## STUDY QUESTIONS
1. List every ingredient in the pasta recipe, with its amount.
2. How long does the pasta recipe say to wait before proceeding after mixing the dough?
3. Reproduce the stretch of the pasta recipe from "Add all ingredients" through "needed (NOT MUCH!)", renaming "bowl" to "basin" throughout.

## GIVEN PASSAGE

Pasta

About this dish

  • Serves: recipe scales
  • Time: 30 minutes
  • Method: counter prep

This is a basic pasta recipe. Nothing magic, but the core of a few other recipes on this site, so I included it.

Ingredients

Ingredients are given as a ratio; measure by how many eggs you make. We usually make 6 eggs at a time. A good metric is “an egg per person and two for the pot”, i.e., it’s sort of like making tea, but not 😉

  •  1 C flour (we used Gold Medal all-purpose white flour, nothing fancy)
  • 1 egg (usually a large one)
  • 1 T water (cool, i.e., cool tap water is fine)

Equipment

  • mixer with a dough hook (can be done by hand on a countertop)
    • You can make this on a tabletop, e.g., a butcherblock counter, formica, etc. Our family had a large round pasta board (hardwood, around 4 feet in diameter), but it’s a LOT of work and cleanup that way.
    • I made it in a KitchenAid mixer with a dough hook, much to the horror of my Nonni (Italian for grandma, i.e., nonna, but diminutive in our family), my mother’s mother.
  • pasta roller (an be done on the countertop with a rolling pin)

Instructions

Add all ingredients to the mixer; no more than 6 eggs for the usual bowl size

Mix on slow until incorporated; it’ll ball up around the hook AND clean the bowl sides if you do it right. if not, add more water or flour as needed (NOT MUCH!)

Here’s the *secret* step:

WAIT at least 15 minutes before proceeding

If you don’t, it’ll be like working a rubber band. If you do, the gluten will develop and it’ll be nice and smooth.

At this point you can: – roll it and cut it into spaghetti or fettucini KitchenAid makes rollers/cutters for this purpose, or you can get a hand-crank version for the counter. Nonni used to roll it by hand, but I never got the hang of that, and prefer to use electrical appliances anyway. the trick with the rollers is not to go too thin too fast; cut a slice off the doughball, pat it with flour, and pinch it to around 1/4″ flat – only THEN should you put it through the roller, at its most open setting. then run it through again, but adjust the thickness knob down 2 notches at a time. for spaghetti, stop at the next-to-last notch or one before that then run it through the thin cutters for linguini, stop at the last or next-to-last notch – a little thinner than spaghetti – then run it through the wide cutters (1/4″) you can also cut them with a knife – flour the rolled pasta sheet and fold it over a few times, then slice with a dry knife dipped in flour you can go fairly heavy with flour dusting, esp. when the dough is cut. I tend to toss it out in some loose flour to coat the cut edges, and lay it in gentle mounds about the size of a cupped palm on a floured baking sheet; freeze the result, then pop the mounds off and put into a plastic baggie in the freezer.

FREEZES VERY WELL – over a year. It’s hard to freezer-burn it; that just dries out the pasta. you can dry it out on the counter too, but be careful; if the air is moist, this will end up making balls of goo. I still keep dried pasta in the freezer, though. I don’t know how the egg part keeps if just dried in the cupboard. – use it for filled pasta, such as ravioli or capelletti roll it fairly thin, but NOT to the thinnest setting; if you do, the pasta will tear when you fill it

NOTE – filled pasta should have the dough a little sticky, so go easy on the flour dusting. make sure the dough doesn’t stick to the rollers, but go LIGHT otherwise. if it isn’t a little damp to the touch, the surfaces won’t stick and seal the filling in!

## EXTRACTED INFORMATION
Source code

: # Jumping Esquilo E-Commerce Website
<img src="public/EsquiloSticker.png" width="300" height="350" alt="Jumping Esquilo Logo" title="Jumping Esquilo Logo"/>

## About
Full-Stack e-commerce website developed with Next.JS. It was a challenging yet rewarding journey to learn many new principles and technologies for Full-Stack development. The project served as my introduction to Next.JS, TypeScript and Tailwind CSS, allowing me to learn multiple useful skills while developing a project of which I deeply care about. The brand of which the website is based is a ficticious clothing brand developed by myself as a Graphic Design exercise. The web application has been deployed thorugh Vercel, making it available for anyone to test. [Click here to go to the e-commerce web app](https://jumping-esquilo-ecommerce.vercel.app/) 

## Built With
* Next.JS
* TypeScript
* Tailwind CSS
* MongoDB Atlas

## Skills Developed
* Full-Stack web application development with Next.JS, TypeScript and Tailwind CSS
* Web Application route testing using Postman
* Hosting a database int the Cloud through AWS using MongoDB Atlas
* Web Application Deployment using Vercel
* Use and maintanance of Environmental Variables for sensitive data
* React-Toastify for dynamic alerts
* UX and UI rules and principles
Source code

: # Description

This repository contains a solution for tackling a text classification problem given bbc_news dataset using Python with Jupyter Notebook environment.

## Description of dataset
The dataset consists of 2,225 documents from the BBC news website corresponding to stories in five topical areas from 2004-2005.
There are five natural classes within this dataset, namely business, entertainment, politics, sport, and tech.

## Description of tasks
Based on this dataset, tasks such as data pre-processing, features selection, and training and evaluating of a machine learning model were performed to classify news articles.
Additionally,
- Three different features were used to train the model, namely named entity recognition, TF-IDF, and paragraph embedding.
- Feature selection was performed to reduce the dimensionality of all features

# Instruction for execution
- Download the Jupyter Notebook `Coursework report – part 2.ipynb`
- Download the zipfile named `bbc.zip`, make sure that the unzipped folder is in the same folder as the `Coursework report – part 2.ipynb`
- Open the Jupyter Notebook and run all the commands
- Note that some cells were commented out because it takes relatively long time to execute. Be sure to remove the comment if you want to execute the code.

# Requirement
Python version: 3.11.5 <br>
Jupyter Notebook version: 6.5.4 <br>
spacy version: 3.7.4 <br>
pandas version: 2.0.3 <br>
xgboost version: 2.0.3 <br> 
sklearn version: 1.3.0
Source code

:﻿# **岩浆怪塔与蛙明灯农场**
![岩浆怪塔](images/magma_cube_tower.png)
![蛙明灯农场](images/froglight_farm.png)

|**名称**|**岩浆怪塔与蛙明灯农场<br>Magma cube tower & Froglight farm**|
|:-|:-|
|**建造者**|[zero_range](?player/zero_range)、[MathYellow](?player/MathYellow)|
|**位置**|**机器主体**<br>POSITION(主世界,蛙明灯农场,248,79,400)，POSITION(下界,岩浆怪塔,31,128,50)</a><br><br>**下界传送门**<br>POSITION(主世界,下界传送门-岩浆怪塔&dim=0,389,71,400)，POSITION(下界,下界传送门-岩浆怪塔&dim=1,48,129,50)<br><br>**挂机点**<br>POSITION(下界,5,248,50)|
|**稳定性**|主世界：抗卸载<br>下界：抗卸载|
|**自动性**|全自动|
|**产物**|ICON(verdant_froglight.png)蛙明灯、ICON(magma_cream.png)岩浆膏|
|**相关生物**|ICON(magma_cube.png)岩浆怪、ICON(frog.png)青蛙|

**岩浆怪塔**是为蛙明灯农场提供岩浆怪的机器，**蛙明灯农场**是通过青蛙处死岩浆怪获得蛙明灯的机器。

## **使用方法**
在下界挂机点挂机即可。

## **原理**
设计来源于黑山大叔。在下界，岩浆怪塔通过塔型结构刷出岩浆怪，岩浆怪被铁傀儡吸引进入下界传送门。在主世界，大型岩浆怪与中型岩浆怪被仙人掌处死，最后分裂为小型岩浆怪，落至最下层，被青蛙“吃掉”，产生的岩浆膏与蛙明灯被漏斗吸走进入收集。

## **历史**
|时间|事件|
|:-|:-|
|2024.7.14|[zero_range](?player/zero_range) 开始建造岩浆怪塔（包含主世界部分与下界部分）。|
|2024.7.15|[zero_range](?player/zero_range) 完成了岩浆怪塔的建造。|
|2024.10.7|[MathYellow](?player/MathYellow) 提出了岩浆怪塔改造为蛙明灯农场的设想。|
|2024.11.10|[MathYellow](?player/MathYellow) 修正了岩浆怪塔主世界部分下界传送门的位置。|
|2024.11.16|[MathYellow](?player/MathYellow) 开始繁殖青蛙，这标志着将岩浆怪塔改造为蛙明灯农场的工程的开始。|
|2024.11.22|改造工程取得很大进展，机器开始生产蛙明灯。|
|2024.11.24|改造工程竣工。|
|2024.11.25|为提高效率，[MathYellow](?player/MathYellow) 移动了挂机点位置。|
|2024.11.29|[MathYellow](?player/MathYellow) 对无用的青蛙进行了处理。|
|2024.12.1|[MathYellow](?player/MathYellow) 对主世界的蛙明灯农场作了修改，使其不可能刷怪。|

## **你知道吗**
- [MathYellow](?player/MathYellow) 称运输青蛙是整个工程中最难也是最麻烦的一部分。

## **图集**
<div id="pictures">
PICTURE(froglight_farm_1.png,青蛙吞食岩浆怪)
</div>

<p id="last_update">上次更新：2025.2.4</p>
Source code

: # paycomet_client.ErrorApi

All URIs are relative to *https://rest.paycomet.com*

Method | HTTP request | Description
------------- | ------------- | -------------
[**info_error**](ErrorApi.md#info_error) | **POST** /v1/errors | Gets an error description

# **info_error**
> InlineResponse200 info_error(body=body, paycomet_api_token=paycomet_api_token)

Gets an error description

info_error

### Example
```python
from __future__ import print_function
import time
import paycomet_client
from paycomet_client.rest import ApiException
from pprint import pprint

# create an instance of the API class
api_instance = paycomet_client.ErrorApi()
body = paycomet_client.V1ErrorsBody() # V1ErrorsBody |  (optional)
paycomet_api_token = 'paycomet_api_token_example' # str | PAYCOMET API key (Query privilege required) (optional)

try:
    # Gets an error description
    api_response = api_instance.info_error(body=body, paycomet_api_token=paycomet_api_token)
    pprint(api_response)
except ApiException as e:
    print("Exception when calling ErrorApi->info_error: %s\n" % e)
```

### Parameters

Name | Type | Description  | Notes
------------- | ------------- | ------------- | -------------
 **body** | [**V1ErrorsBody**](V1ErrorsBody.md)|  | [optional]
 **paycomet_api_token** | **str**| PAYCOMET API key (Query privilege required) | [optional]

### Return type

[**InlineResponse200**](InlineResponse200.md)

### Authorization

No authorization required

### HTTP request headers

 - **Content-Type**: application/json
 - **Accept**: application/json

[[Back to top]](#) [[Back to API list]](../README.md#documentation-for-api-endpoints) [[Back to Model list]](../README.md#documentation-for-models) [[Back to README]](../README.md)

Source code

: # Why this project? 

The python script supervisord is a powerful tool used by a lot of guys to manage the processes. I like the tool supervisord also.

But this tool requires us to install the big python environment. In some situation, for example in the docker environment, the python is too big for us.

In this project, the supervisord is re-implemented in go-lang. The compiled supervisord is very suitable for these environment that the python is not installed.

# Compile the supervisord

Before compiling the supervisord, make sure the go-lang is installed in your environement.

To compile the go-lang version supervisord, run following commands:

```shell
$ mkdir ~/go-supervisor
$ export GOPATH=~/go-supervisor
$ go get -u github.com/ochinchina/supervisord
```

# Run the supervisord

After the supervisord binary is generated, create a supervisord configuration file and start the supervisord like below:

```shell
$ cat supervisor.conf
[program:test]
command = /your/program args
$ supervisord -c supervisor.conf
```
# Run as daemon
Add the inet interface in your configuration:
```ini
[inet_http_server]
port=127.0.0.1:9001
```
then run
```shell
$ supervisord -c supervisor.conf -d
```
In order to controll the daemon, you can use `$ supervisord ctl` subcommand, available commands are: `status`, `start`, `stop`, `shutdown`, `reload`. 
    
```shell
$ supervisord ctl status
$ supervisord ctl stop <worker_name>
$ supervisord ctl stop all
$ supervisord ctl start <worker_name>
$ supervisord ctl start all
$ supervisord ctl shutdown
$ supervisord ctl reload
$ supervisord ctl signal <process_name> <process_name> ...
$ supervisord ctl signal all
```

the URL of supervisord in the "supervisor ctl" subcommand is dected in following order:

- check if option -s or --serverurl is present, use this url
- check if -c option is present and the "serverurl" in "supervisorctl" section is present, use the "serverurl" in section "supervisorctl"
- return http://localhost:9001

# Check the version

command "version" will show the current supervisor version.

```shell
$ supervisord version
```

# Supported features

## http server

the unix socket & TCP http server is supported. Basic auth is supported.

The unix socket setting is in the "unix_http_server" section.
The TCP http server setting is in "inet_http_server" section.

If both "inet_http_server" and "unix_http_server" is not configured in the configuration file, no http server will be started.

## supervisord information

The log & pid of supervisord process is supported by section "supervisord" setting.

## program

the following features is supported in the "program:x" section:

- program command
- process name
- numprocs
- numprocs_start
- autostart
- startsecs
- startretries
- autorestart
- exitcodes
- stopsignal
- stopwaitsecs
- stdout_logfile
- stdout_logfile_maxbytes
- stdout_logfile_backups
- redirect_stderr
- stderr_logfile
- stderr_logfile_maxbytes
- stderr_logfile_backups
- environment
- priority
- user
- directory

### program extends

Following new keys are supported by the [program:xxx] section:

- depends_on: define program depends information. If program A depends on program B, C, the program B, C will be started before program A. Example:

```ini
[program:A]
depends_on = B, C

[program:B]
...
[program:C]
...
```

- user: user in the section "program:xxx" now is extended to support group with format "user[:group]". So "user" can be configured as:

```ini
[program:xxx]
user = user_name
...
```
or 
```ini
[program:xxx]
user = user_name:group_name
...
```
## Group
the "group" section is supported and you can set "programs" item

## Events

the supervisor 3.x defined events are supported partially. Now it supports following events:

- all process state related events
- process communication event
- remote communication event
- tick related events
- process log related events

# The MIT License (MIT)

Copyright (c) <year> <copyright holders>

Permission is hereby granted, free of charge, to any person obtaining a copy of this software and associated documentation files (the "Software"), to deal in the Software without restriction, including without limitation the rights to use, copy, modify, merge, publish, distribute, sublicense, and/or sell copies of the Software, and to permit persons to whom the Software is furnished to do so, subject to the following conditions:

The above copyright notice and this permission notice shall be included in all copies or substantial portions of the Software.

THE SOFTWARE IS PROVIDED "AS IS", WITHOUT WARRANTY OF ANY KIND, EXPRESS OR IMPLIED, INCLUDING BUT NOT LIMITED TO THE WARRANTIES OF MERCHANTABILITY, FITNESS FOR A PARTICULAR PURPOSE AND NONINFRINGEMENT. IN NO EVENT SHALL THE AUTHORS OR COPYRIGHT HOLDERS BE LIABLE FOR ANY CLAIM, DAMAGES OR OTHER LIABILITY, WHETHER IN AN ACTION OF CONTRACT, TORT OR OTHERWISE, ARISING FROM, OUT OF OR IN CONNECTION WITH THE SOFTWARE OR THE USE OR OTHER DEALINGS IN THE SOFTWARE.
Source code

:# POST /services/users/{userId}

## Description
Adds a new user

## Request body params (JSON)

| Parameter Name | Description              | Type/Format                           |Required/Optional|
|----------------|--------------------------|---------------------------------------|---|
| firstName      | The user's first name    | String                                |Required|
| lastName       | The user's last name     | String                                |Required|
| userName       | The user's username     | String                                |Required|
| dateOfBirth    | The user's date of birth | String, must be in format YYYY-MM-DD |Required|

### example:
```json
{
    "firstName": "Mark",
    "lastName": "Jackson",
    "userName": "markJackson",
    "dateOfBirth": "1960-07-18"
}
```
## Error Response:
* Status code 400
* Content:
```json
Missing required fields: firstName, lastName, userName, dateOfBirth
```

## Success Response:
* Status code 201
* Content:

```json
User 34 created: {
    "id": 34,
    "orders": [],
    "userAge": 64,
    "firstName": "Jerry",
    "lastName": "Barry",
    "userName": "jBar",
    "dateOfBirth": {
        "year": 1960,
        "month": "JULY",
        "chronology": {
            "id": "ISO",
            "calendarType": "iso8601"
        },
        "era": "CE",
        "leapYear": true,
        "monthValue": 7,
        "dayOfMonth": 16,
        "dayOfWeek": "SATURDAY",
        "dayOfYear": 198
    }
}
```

## TASK-BY-TASK ANSWERS
1. 1 C flour, 1 egg, 1 T water

2. At least 15 minutes.

3.
Add all ingredients to the mixer; no more than 6 eggs for the usual basin size

Mix on slow until incorporated; it’ll ball up around the hook AND clean the basin sides if you do it right. if not, add more water or flour as needed (NOT MUCH!)